Si concentra su una parola la critica dell’Arcigay alle nuove misure annunciate da Conte. Ed è il termine “congiunti”, che esclude una serie di persone dalla possibilità di vedere un loro caro.
“Il fatto che l’allentamento delle restrizioni sulle relazioni sociali sia circoscritto alla definizione di ‘congiunti’, che nei nostri codici è riferita inequivocabilmente alla dimensione formale della parentela, di sangue o acquisita, rappresenta un inedito e inaccettabile intervento dello Stato nella definizione della gerarchia degli affetti”, ha detto Gabriele Piazzoni, segretario generale di Arcigay.
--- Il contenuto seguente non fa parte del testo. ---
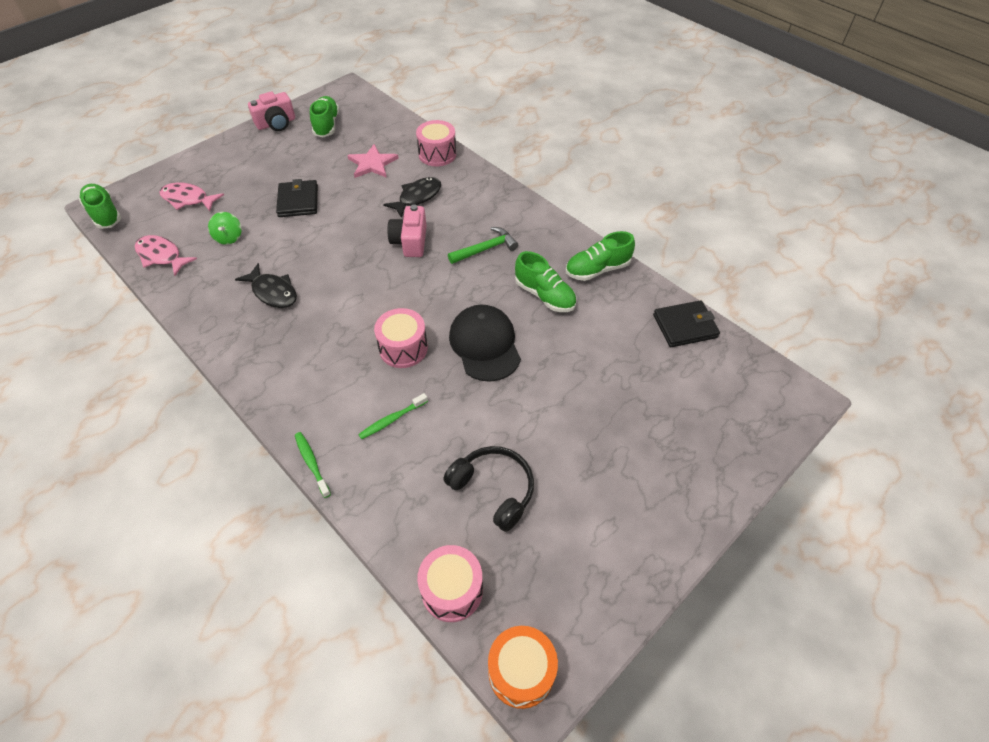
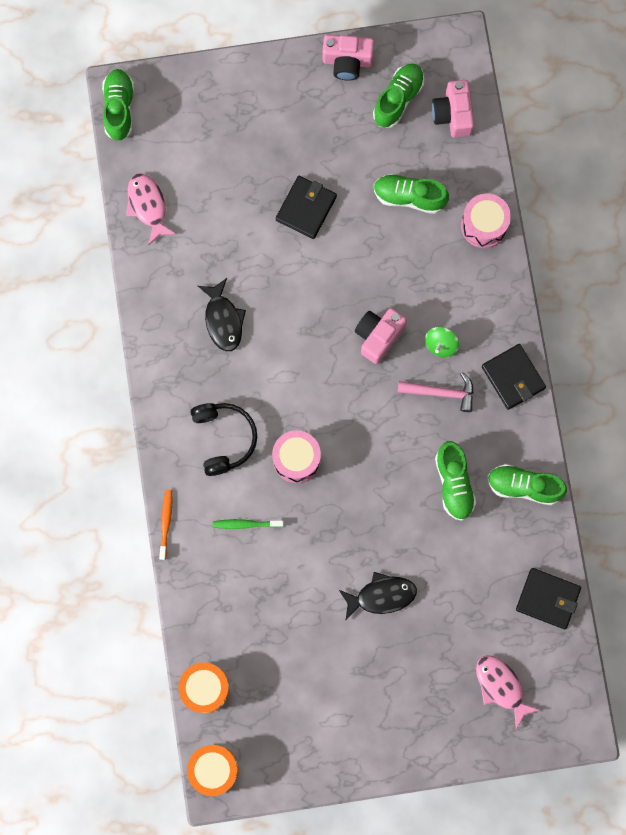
camera: 35 degrees right, 25 degrees up
pink fish [159,183,224,211] -> pink fish moved to [476,655,540,729]
green spinning top [208,212,242,245] -> green spinning top moved to [425,327,459,358]
green toothbrush [295,432,331,498] -> orange toothbrush [159,489,172,560]
pink star [347,144,399,178] -> green shoe [374,174,449,214]
black fish [383,177,441,218] -> black fish moved to [339,572,417,620]
pink drum [417,545,483,622] -> orange drum [179,663,230,713]
black headphones [443,446,534,532] -> black headphones moved to [191,403,257,476]
green hammer [448,227,518,264] -> pink hammer [398,372,474,412]
black cap [449,305,521,382] -> none
none -> pink camera [432,80,474,138]
none -> black wallet [482,344,546,410]

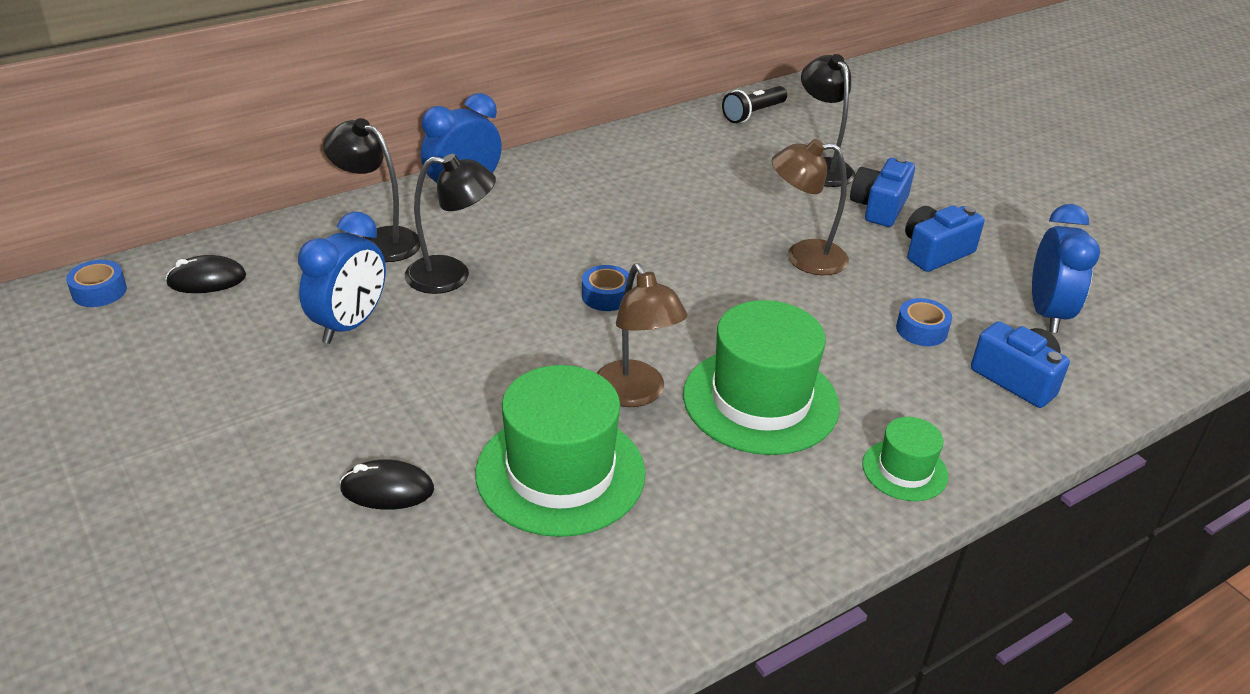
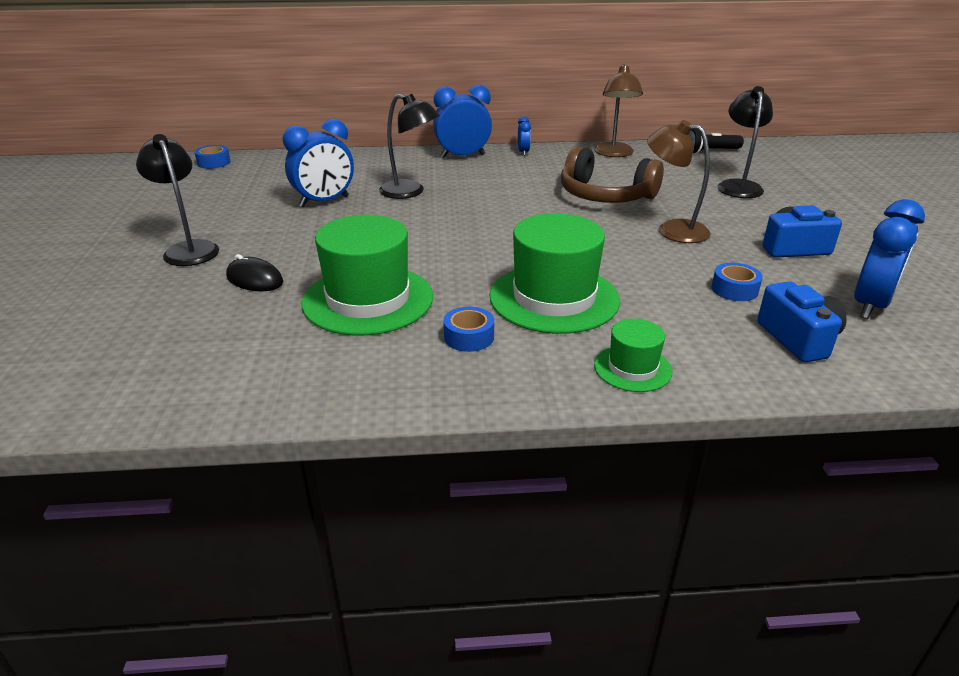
camera: 30 degrees right, 5 degrees down
black mouse [166,255,246,293] -> none
black lamp [323,118,421,262] -> black lamp moved to [136,134,219,266]
blue tape [582,265,629,311] -> blue tape moved to [443,306,494,352]
brown lamp [597,263,688,407] -> brown lamp moved to [594,64,643,157]
blue camera [850,157,915,227] -> none
none -> blue clock [518,116,531,156]
none -> brown headphones [561,146,664,203]

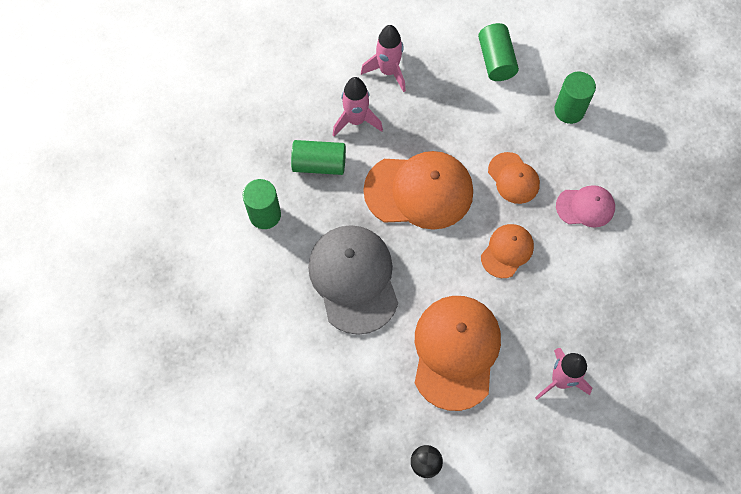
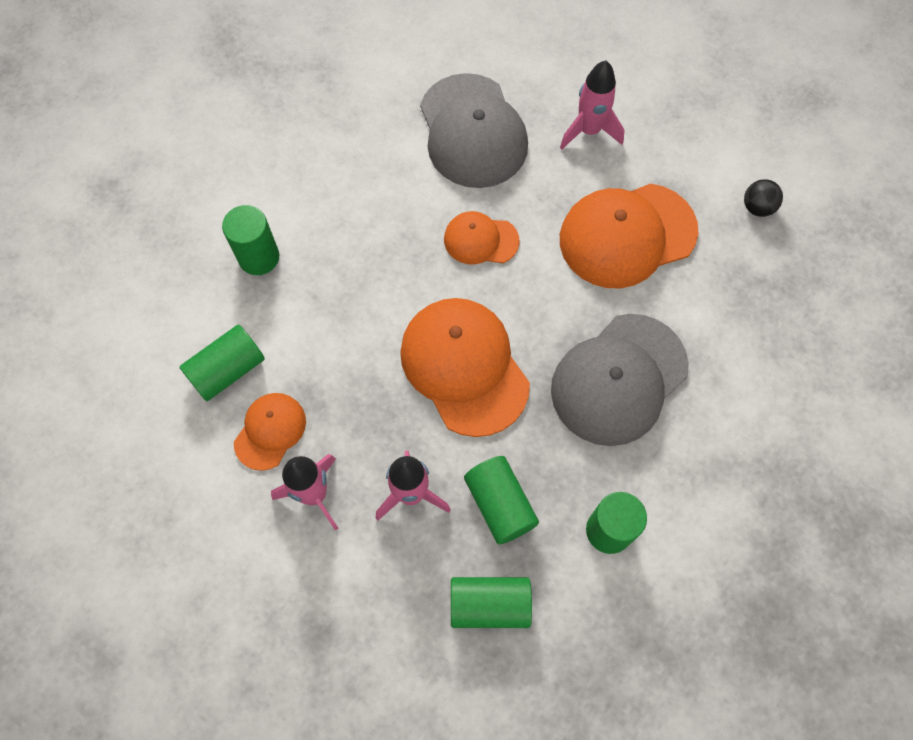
camera: 120 degrees left, 0 degrees up
orange cap [488,152,540,204] -> orange cap moved to [234,393,306,471]
pink cap [556,185,615,227] -> none
none -> grey cap [420,73,528,188]
none -> green cylinder [451,577,532,628]

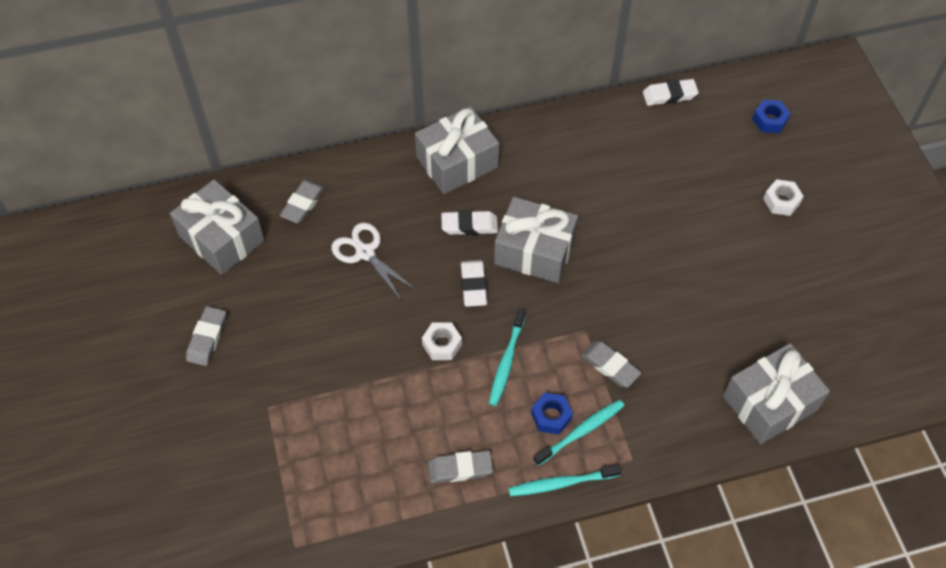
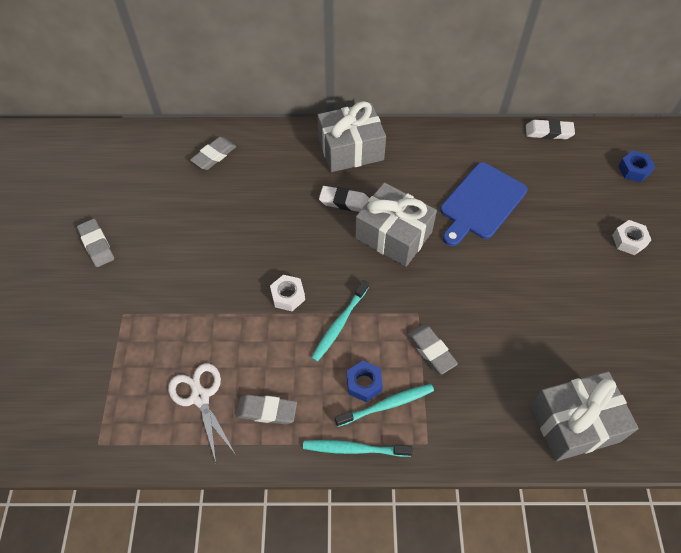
camera: 15 degrees right, 0 degrees up
grey gift [170,180,265,275] -> none
grey eraser [186,306,226,366] -> grey eraser turned 60 degrees counterclockwise [77,219,114,267]
white scissors [331,222,417,300] -> white scissors moved to [168,363,236,462]
white eraser [461,260,487,307] -> none
none -> blue cutting board [440,162,528,246]

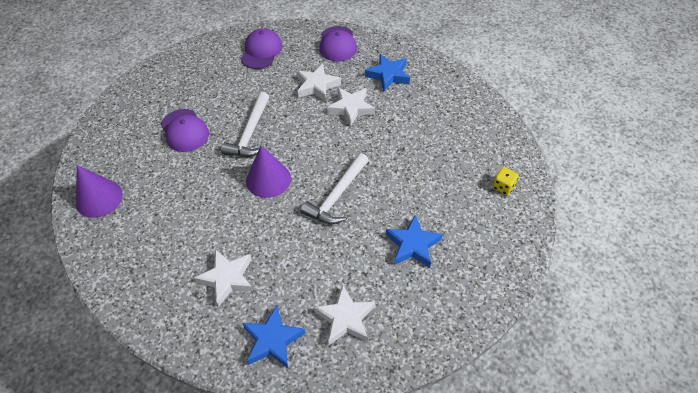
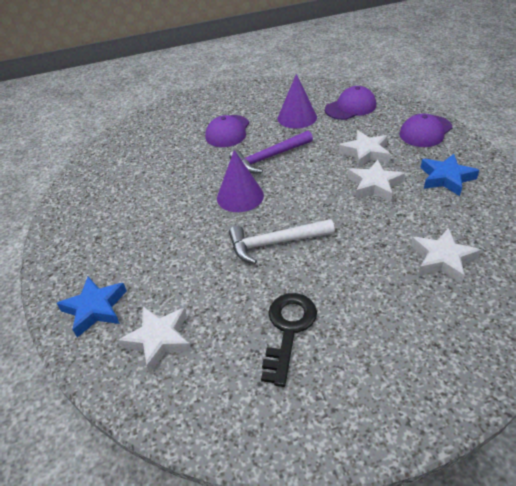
camera: 50 degrees right, 10 degrees down
purple cone [76,165,123,218] -> purple cone moved to [278,74,317,129]
white star [194,249,254,307] -> white star moved to [411,228,481,284]
white hammer [221,92,269,157] -> purple hammer [229,130,313,174]
blue star [386,215,443,268] -> black key [261,293,317,387]
yellow dice [492,167,519,195] -> none

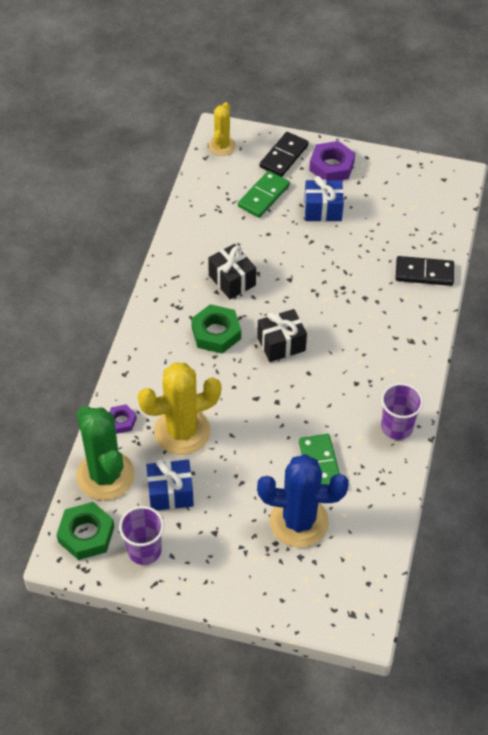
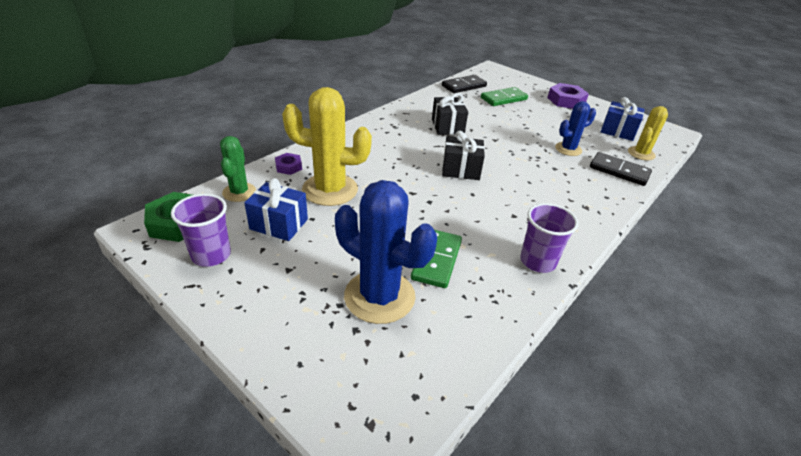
camera: 25 degrees right, 15 degrees down
green cactus [77,406,135,500] -> green cactus [220,136,256,202], size x0.57
green nut [191,304,241,354] -> none
yellow cactus [209,102,236,156] -> yellow cactus moved to [628,106,668,161]
black domino [260,132,309,177] -> black domino moved to [442,75,487,93]
blue gift [304,176,344,222] -> blue gift moved to [601,97,645,141]
none -> blue cactus [555,101,596,156]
Sul tema interviene anche la senatrice Monica Cirinnà. “Condivido la prudenza del Governo nella scelta di graduare le aperture. Allo stesso tempo, non condivido la scelta di limitare le visite in sicurezza ai soli congiunti, perché non tiene conto della pluralità delle esperienze e degli affetti”, dichiara. “Esistono relazioni significative che vanno al di là dei legami giuridici e di sangue, e relazioni che attraversano i confini delle Regioni: penso innanzitutto alla situazione di alcune famiglie separate, alla condizione delle coppie non conviventi o delle famiglie arcobaleno non riconosciute, ma anche ai tanti legami di affetto tra persone sole, che vengono ignorati dal decreto”, prosegue.
E ancora, conclude la senatrice che ha dato il nome alla legge sulle unioni civili: “Se si decide di venire incontro, seppur limitatamente, a specifiche esigenze affettive, si deve farlo nel rispetto della pari dignità e dell’autodeterminazione delle persone. Le solitudini sono tante e diverse, e non possono essere ignorate.
Mi auguro che si intervenga presto a precisare, anche solo in via interpretativa, la portata del decreto approvato ieri sera, su questo specifico punto e ferme restando tutte le necessarie precauzioni. La ritengo una assoluta priorità e mi batterò per questo”, conclude.